# Extract provided
Toolik Lake Area
Figure 1. Location of the Toolik Lake Area (large red rectangle) and Toolik Lake Grid (small red rectangle) within the Upper Kuparuk River Region.
Typical landscapes in the Upper Kuparuk River region:
Figure 2. View looking northeast from Jade Mountain across an Itkillik II glacial landscape with numerous glacial lakes, kames and kettles. This landscape is much more vegetatively complex than the Sagavanirktok-age glacial surfaces (Fig. 3).
Figure 3. View looking southeast across the headwaters of Imnavait Creek into the Phillip Smith Mountains of the Brooks Range. Vegetation is typical of the Sagavanirktok-age glacial surfaces, which cover large portions of Upper Kuparuk River region but do not occur on the Toolik Lake Area and Grid maps. Photo: D.A. Walker.
Figure 4. Alpine area on limestone on Peak 1376 in the southeast corner of Map A, looking south into the valley of the Sagavanirktok River. The dominant vegetation is Dryas integrifolia-Oxytropis nigrescens (Unit 10 on the Upper Kuparuk River Region vegetation map). Photo: D.A. Walker.

# Task item
Name the features that the Toolik Lake Area text says are found across the Itkillik II glacial landscape seen from Jade Mountain.

# Data for review
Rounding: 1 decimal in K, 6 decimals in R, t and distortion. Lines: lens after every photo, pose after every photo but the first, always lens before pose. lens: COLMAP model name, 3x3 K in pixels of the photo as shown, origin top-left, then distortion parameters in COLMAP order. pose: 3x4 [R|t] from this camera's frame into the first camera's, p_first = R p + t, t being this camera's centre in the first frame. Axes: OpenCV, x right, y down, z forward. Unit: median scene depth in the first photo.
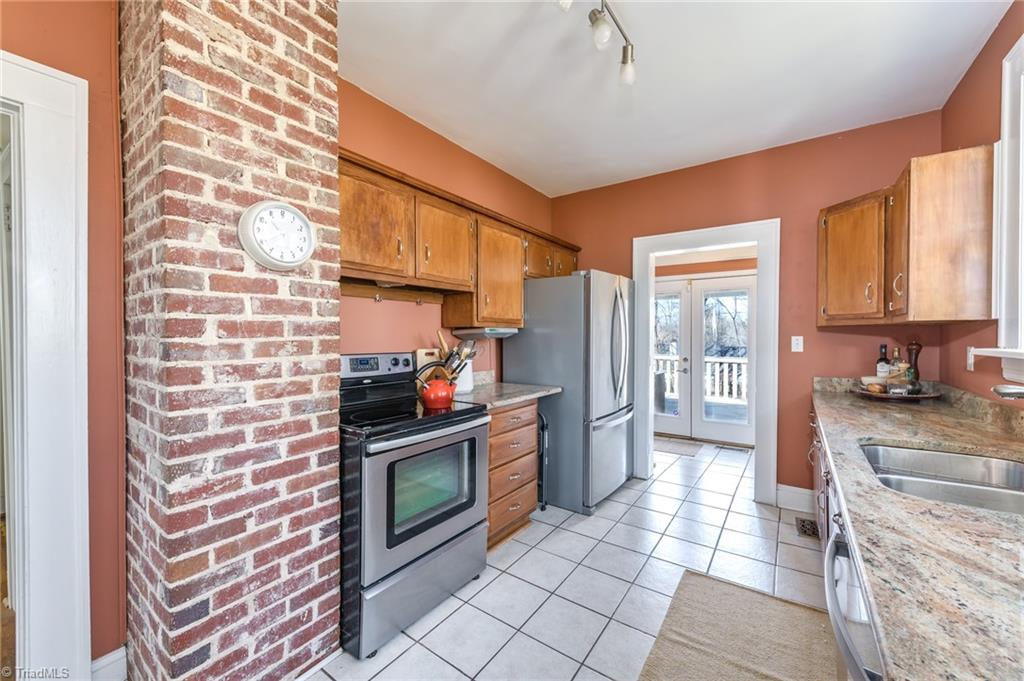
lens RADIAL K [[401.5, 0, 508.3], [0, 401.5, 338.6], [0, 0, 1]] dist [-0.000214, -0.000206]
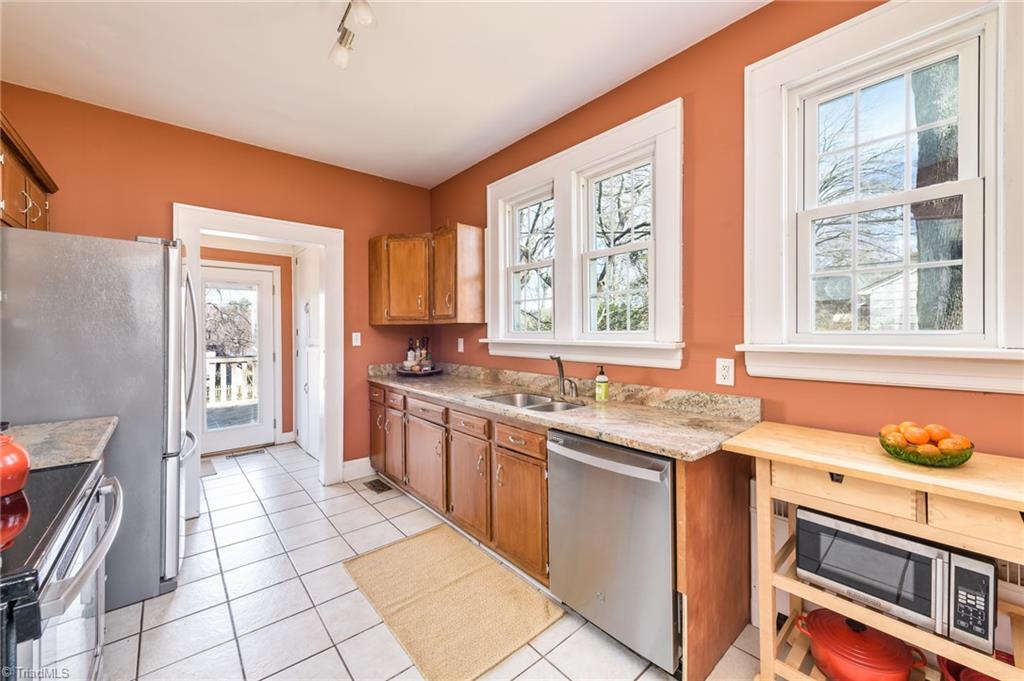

* * *

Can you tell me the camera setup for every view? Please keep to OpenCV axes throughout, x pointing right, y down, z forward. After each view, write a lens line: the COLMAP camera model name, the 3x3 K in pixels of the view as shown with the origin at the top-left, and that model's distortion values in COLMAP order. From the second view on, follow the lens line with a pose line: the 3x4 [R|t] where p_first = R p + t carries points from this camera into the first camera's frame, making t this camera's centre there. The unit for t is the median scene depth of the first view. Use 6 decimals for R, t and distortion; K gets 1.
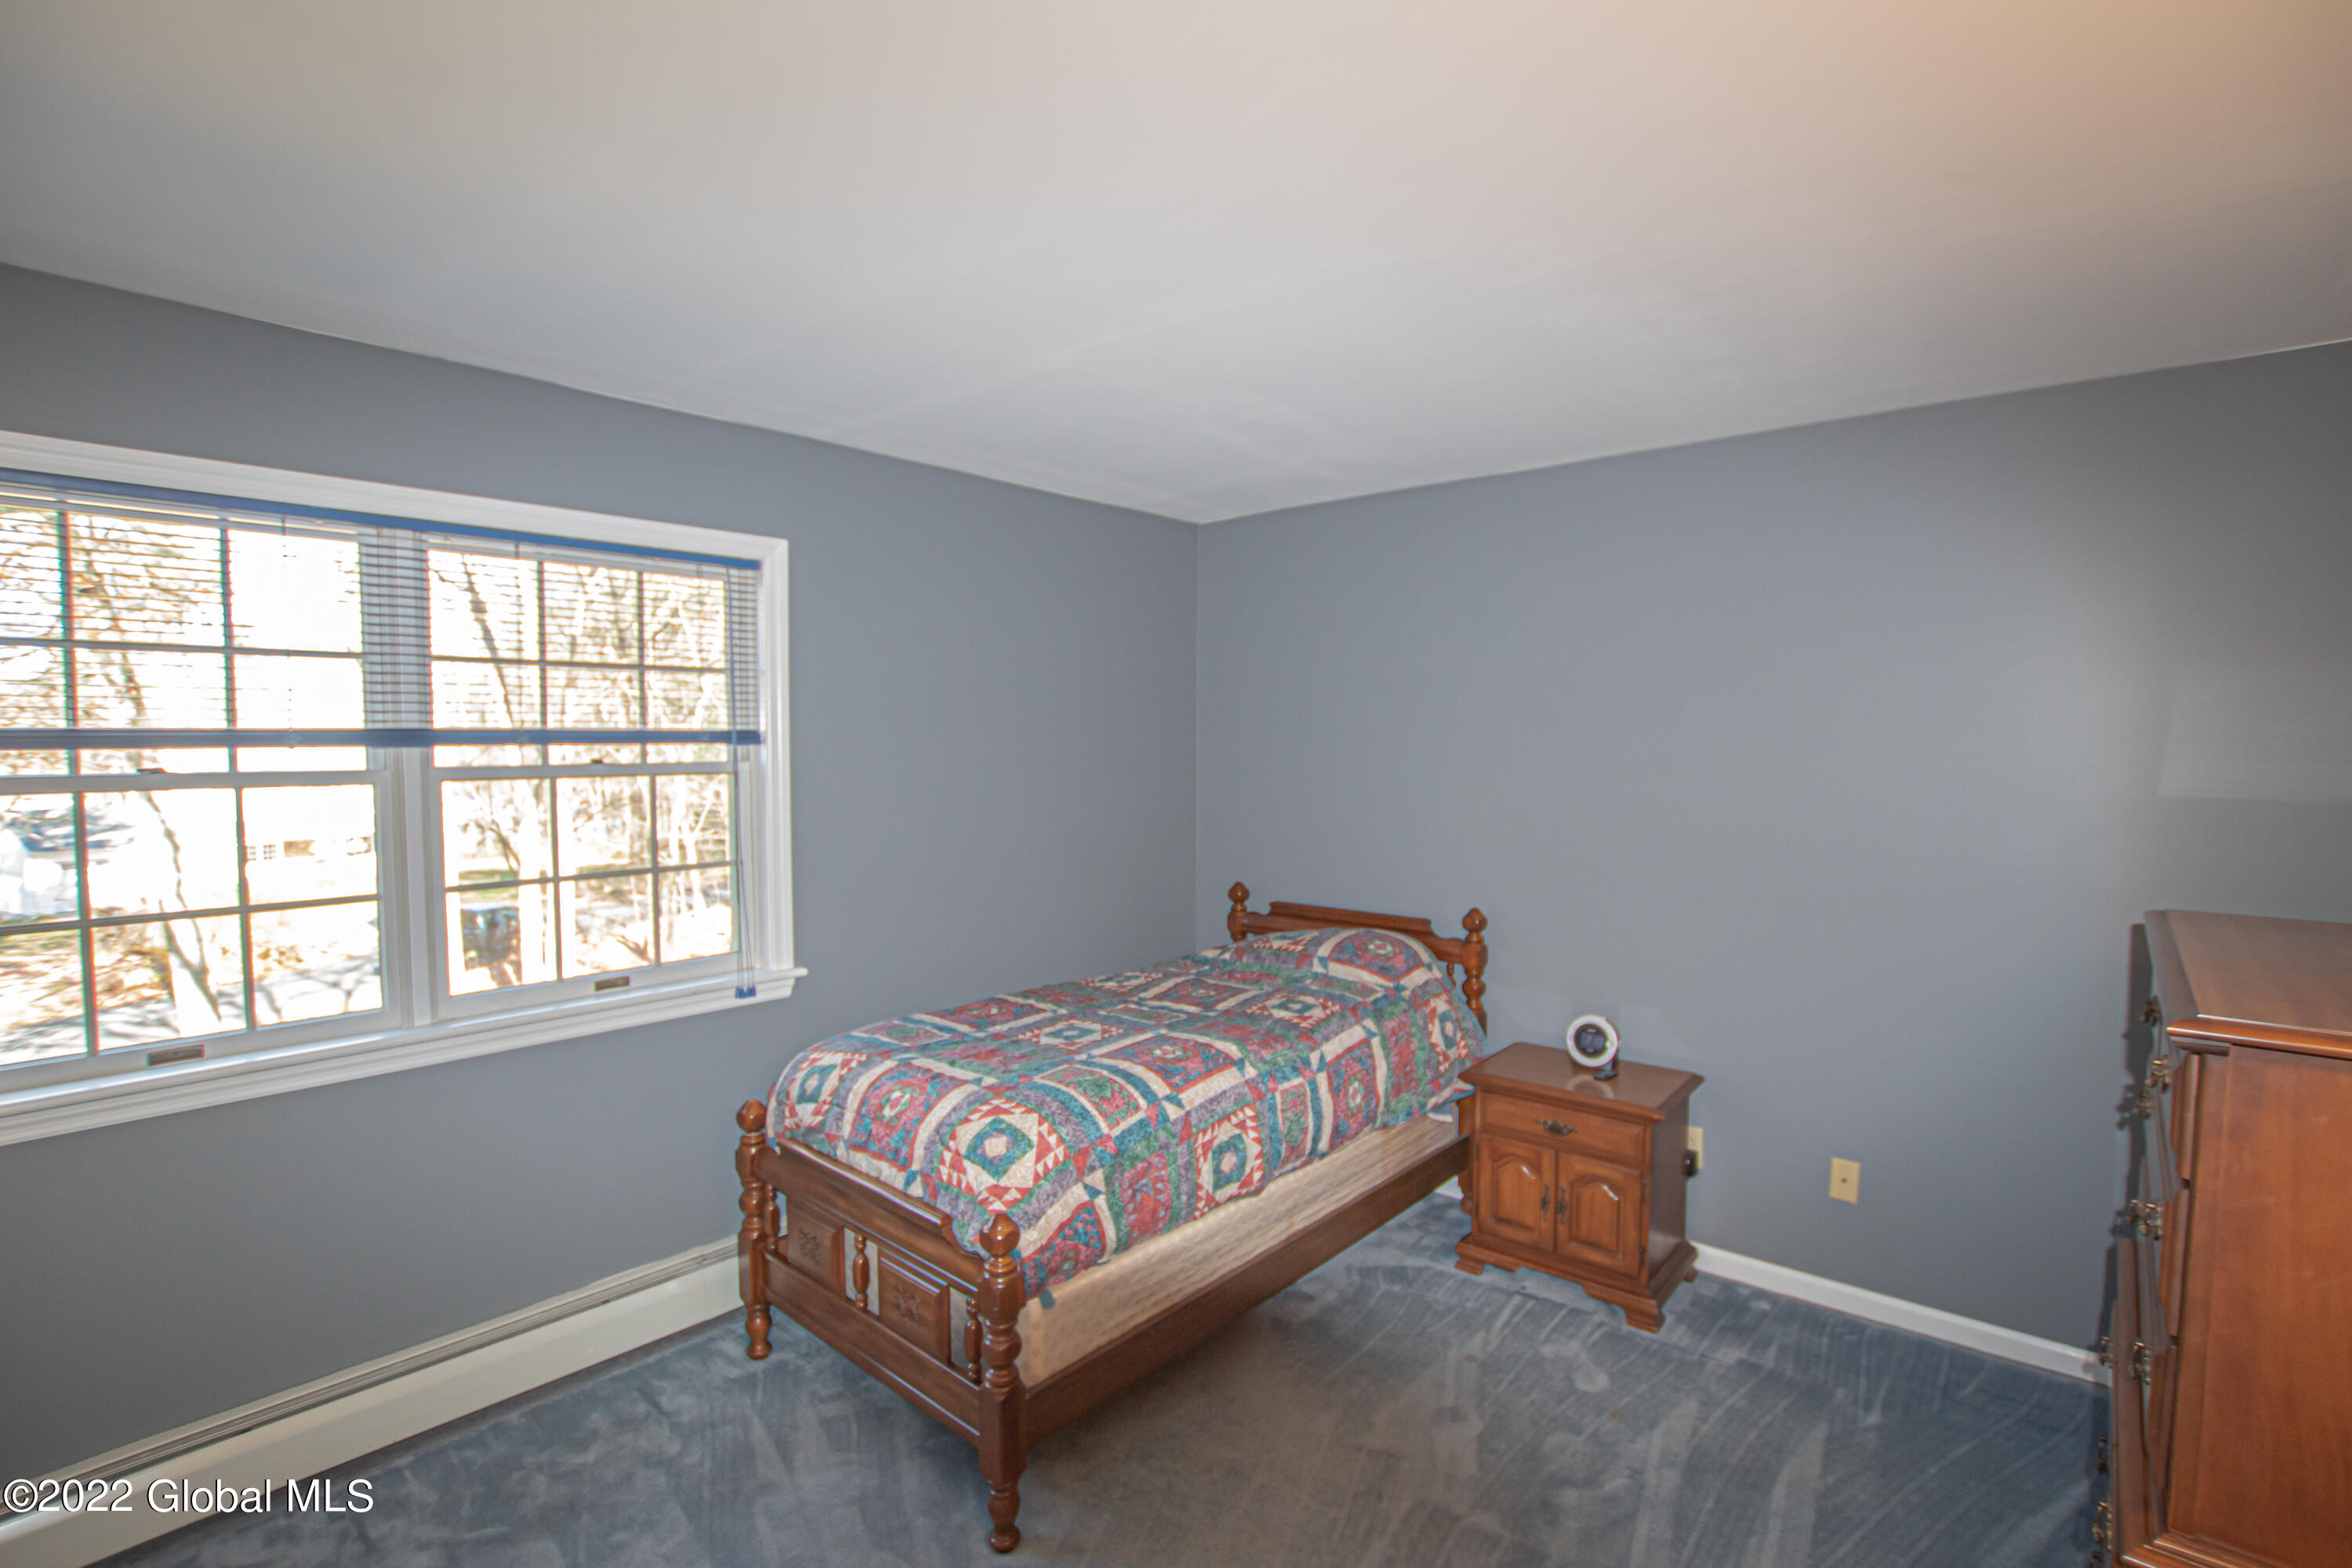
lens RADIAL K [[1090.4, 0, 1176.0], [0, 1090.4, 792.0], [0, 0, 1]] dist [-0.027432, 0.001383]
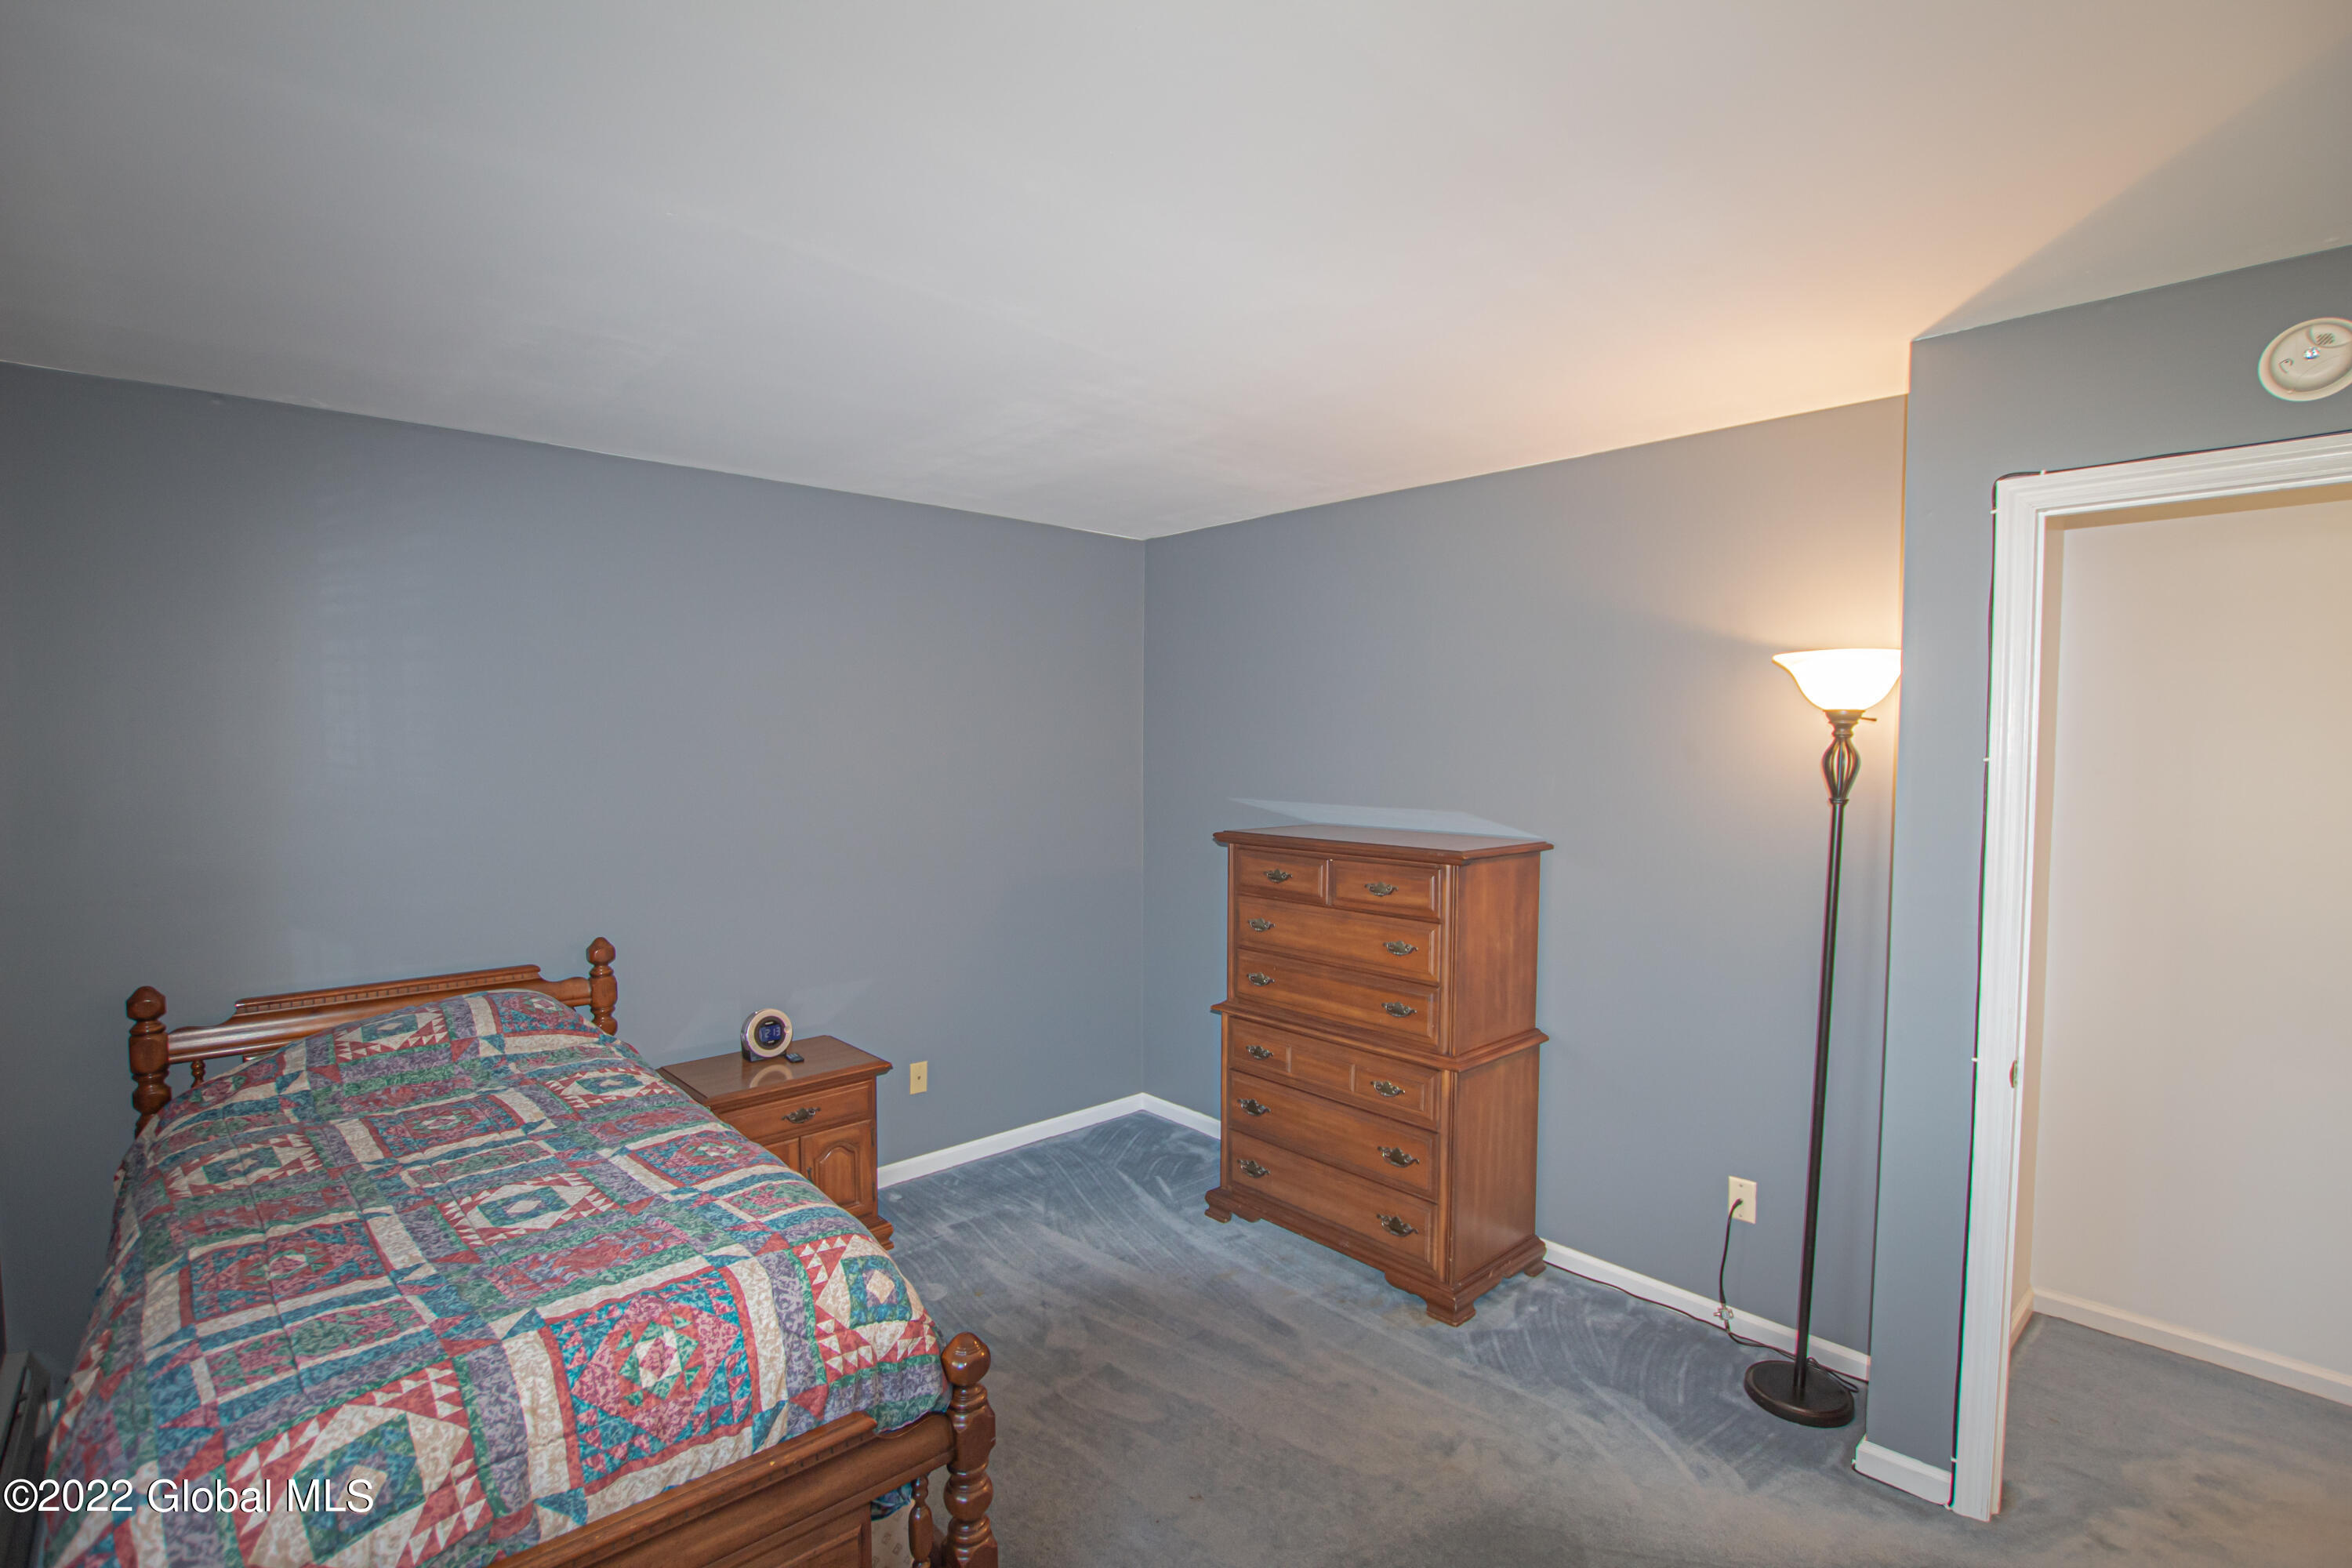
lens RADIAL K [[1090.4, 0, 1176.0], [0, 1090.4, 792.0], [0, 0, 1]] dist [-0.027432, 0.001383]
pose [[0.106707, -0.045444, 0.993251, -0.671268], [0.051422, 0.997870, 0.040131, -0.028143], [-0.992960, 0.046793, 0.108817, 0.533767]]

# Response to the task
Glacial lakes, kames, and kettles.